• Exercise instructions
Repeat, exactly and completely, the entries shown underneath.

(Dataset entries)

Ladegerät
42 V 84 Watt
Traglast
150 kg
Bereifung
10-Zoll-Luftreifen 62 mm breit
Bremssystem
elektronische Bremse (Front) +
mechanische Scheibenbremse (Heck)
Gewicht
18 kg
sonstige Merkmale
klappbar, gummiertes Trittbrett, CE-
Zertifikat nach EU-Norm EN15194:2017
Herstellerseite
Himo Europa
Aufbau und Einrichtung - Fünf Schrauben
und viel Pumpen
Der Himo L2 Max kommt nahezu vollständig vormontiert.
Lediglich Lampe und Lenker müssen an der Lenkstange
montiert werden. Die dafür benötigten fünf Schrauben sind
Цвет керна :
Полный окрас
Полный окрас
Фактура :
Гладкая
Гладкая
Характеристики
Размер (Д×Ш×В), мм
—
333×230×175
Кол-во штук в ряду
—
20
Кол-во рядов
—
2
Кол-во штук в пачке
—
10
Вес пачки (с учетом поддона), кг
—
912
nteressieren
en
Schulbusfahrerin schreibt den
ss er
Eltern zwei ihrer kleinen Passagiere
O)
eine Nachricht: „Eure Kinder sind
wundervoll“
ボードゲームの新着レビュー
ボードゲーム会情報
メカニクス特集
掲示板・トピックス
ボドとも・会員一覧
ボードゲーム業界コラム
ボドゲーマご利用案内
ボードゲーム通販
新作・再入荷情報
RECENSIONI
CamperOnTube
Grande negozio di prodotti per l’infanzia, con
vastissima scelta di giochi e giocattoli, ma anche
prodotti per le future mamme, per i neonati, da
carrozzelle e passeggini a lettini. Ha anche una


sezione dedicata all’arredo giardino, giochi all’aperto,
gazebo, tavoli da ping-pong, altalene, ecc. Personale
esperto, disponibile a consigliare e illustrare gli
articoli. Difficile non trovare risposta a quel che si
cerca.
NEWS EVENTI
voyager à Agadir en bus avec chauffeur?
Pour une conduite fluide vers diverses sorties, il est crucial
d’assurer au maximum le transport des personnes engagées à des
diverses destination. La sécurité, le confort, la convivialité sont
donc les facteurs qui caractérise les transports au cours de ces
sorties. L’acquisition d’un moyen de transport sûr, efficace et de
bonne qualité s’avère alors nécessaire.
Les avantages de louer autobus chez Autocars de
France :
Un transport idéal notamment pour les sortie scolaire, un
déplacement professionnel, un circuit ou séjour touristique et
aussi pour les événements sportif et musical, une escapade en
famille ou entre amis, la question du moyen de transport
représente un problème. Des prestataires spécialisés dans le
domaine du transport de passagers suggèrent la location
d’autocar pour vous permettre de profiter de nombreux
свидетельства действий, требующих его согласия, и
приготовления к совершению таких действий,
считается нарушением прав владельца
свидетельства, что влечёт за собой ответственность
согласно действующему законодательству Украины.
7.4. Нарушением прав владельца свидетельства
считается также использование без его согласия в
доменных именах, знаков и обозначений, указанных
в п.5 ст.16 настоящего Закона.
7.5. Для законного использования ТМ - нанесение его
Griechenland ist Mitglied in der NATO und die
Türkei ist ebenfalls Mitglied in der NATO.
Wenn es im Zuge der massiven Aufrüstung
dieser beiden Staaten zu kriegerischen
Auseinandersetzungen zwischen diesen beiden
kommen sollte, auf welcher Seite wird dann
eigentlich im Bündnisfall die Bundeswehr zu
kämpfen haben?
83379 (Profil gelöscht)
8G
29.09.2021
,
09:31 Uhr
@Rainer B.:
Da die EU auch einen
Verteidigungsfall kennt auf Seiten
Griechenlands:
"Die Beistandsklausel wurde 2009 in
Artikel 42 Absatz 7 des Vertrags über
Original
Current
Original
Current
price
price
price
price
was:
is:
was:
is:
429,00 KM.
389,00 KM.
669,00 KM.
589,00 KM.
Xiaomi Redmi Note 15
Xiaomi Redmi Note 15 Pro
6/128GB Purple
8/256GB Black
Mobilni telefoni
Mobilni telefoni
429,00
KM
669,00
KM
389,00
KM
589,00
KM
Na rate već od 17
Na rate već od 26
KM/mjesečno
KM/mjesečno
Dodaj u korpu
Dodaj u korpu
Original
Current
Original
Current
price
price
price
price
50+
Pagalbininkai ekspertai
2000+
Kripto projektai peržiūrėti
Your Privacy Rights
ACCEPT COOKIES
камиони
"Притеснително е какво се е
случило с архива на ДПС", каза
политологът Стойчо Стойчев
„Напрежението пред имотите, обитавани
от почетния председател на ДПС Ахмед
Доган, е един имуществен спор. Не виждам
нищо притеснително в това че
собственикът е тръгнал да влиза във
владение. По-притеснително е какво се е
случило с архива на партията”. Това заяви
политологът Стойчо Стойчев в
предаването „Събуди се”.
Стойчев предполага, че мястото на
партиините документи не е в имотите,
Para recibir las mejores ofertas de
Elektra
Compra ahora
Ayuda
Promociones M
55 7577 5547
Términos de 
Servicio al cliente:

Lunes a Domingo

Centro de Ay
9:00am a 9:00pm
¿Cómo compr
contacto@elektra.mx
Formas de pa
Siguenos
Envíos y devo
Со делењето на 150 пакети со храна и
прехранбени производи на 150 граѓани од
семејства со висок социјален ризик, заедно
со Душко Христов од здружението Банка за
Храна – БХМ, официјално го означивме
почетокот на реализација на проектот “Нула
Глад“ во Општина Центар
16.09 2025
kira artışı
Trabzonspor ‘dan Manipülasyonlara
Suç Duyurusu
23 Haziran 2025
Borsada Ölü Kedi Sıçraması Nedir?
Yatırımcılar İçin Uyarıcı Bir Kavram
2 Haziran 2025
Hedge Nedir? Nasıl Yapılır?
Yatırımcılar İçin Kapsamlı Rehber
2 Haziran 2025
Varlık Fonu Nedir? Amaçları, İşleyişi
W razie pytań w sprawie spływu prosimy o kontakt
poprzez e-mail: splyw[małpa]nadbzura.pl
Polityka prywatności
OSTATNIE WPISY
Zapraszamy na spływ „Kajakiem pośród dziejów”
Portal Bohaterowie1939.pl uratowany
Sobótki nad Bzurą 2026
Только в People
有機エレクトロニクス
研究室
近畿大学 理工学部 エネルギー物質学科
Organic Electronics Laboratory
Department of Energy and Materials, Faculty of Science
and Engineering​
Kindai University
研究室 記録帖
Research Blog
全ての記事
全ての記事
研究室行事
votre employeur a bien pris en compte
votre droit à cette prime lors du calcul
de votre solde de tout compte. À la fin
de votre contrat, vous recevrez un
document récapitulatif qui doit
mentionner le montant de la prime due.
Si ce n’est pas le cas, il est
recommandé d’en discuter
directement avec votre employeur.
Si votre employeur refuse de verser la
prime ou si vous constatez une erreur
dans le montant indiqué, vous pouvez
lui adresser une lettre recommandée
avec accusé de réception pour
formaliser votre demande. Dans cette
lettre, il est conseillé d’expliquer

• Answer below
Ladegerät
42 V 84 Watt
Traglast
150 kg
Bereifung
10-Zoll-Luftreifen 62 mm breit
Bremssystem
elektronische Bremse (Front) +
mechanische Scheibenbremse (Heck)
Gewicht
18 kg
sonstige Merkmale
klappbar, gummiertes Trittbrett, CE-
Zertifikat nach EU-Norm EN15194:2017
Herstellerseite
Himo Europa
Aufbau und Einrichtung - Fünf Schrauben
und viel Pumpen
Der Himo L2 Max kommt nahezu vollständig vormontiert.
Lediglich Lampe und Lenker müssen an der Lenkstange
montiert werden. Die dafür benötigten fünf Schrauben sind
Цвет керна :
Полный окрас
Полный окрас
Фактура :
Гладкая
Гладкая
Характеристики
Размер (Д×Ш×В), мм
—
333×230×175
Кол-во штук в ряду
—
20
Кол-во рядов
—
2
Кол-во штук в пачке
—
10
Вес пачки (с учетом поддона), кг
—
912
nteressieren
en
Schulbusfahrerin schreibt den
ss er
Eltern zwei ihrer kleinen Passagiere
O)
eine Nachricht: „Eure Kinder sind
wundervoll“
ボードゲームの新着レビュー
ボードゲーム会情報
メカニクス特集
掲示板・トピックス
ボドとも・会員一覧
ボードゲーム業界コラム
ボドゲーマご利用案内
ボードゲーム通販
新作・再入荷情報
RECENSIONI
CamperOnTube
Grande negozio di prodotti per l’infanzia, con
vastissima scelta di giochi e giocattoli, ma anche
prodotti per le future mamme, per i neonati, da
carrozzelle e passeggini a lettini. Ha anche una


sezione dedicata all’arredo giardino, giochi all’aperto,
gazebo, tavoli da ping-pong, altalene, ecc. Personale
esperto, disponibile a consigliare e illustrare gli
articoli. Difficile non trovare risposta a quel che si
cerca.
NEWS EVENTI
voyager à Agadir en bus avec chauffeur?
Pour une conduite fluide vers diverses sorties, il est crucial
d’assurer au maximum le transport des personnes engagées à des
diverses destination. La sécurité, le confort, la convivialité sont
donc les facteurs qui caractérise les transports au cours de ces
sorties. L’acquisition d’un moyen de transport sûr, efficace et de
bonne qualité s’avère alors nécessaire.
Les avantages de louer autobus chez Autocars de
France :
Un transport idéal notamment pour les sortie scolaire, un
déplacement professionnel, un circuit ou séjour touristique et
aussi pour les événements sportif et musical, une escapade en
famille ou entre amis, la question du moyen de transport
représente un problème. Des prestataires spécialisés dans le
domaine du transport de passagers suggèrent la location
d’autocar pour vous permettre de profiter de nombreux
свидетельства действий, требующих его согласия, и
приготовления к совершению таких действий,
считается нарушением прав владельца
свидетельства, что влечёт за собой ответственность
согласно действующему законодательству Украины.
7.4. Нарушением прав владельца свидетельства
считается также использование без его согласия в
доменных именах, знаков и обозначений, указанных
в п.5 ст.16 настоящего Закона.
7.5. Для законного использования ТМ - нанесение его
Griechenland ist Mitglied in der NATO und die
Türkei ist ebenfalls Mitglied in der NATO.
Wenn es im Zuge der massiven Aufrüstung
dieser beiden Staaten zu kriegerischen
Auseinandersetzungen zwischen diesen beiden
kommen sollte, auf welcher Seite wird dann
eigentlich im Bündnisfall die Bundeswehr zu
kämpfen haben?
83379 (Profil gelöscht)
8G
29.09.2021
,
09:31 Uhr
@Rainer B.:
Da die EU auch einen
Verteidigungsfall kennt auf Seiten
Griechenlands:
"Die Beistandsklausel wurde 2009 in
Artikel 42 Absatz 7 des Vertrags über
Original
Current
Original
Current
price
price
price
price
was:
is:
was:
is:
429,00 KM.
389,00 KM.
669,00 KM.
589,00 KM.
Xiaomi Redmi Note 15
Xiaomi Redmi Note 15 Pro
6/128GB Purple
8/256GB Black
Mobilni telefoni
Mobilni telefoni
429,00
KM
669,00
KM
389,00
KM
589,00
KM
Na rate već od 17
Na rate već od 26
KM/mjesečno
KM/mjesečno
Dodaj u korpu
Dodaj u korpu
Original
Current
Original
Current
price
price
price
price
50+
Pagalbininkai ekspertai
2000+
Kripto projektai peržiūrėti
Your Privacy Rights
ACCEPT COOKIES
камиони
"Притеснително е какво се е
случило с архива на ДПС", каза
политологът Стойчо Стойчев
„Напрежението пред имотите, обитавани
от почетния председател на ДПС Ахмед
Доган, е един имуществен спор. Не виждам
нищо притеснително в това че
собственикът е тръгнал да влиза във
владение. По-притеснително е какво се е
случило с архива на партията”. Това заяви
политологът Стойчо Стойчев в
предаването „Събуди се”.
Стойчев предполага, че мястото на
партиините документи не е в имотите,
Para recibir las mejores ofertas de
Elektra
Compra ahora
Ayuda
Promociones M
55 7577 5547
Términos de 
Servicio al cliente:

Lunes a Domingo

Centro de Ay
9:00am a 9:00pm
¿Cómo compr
contacto@elektra.mx
Formas de pa
Siguenos
Envíos y devo
Со делењето на 150 пакети со храна и
прехранбени производи на 150 граѓани од
семејства со висок социјален ризик, заедно
со Душко Христов од здружението Банка за
Храна – БХМ, официјално го означивме
почетокот на реализација на проектот “Нула
Глад“ во Општина Центар
16.09 2025
kira artışı
Trabzonspor ‘dan Manipülasyonlara
Suç Duyurusu
23 Haziran 2025
Borsada Ölü Kedi Sıçraması Nedir?
Yatırımcılar İçin Uyarıcı Bir Kavram
2 Haziran 2025
Hedge Nedir? Nasıl Yapılır?
Yatırımcılar İçin Kapsamlı Rehber
2 Haziran 2025
Varlık Fonu Nedir? Amaçları, İşleyişi
W razie pytań w sprawie spływu prosimy o kontakt
poprzez e-mail: splyw[małpa]nadbzura.pl
Polityka prywatności
OSTATNIE WPISY
Zapraszamy na spływ „Kajakiem pośród dziejów”
Portal Bohaterowie1939.pl uratowany
Sobótki nad Bzurą 2026
Только в People
有機エレクトロニクス
研究室
近畿大学 理工学部 エネルギー物質学科
Organic Electronics Laboratory
Department of Energy and Materials, Faculty of Science
and Engineering​
Kindai University
研究室 記録帖
Research Blog
全ての記事
全ての記事
研究室行事
votre employeur a bien pris en compte
votre droit à cette prime lors du calcul
de votre solde de tout compte. À la fin
de votre contrat, vous recevrez un
document récapitulatif qui doit
mentionner le montant de la prime due.
Si ce n’est pas le cas, il est
recommandé d’en discuter
directement avec votre employeur.
Si votre employeur refuse de verser la
prime ou si vous constatez une erreur
dans le montant indiqué, vous pouvez
lui adresser une lettre recommandée
avec accusé de réception pour
formaliser votre demande. Dans cette
lettre, il est conseillé d’expliquer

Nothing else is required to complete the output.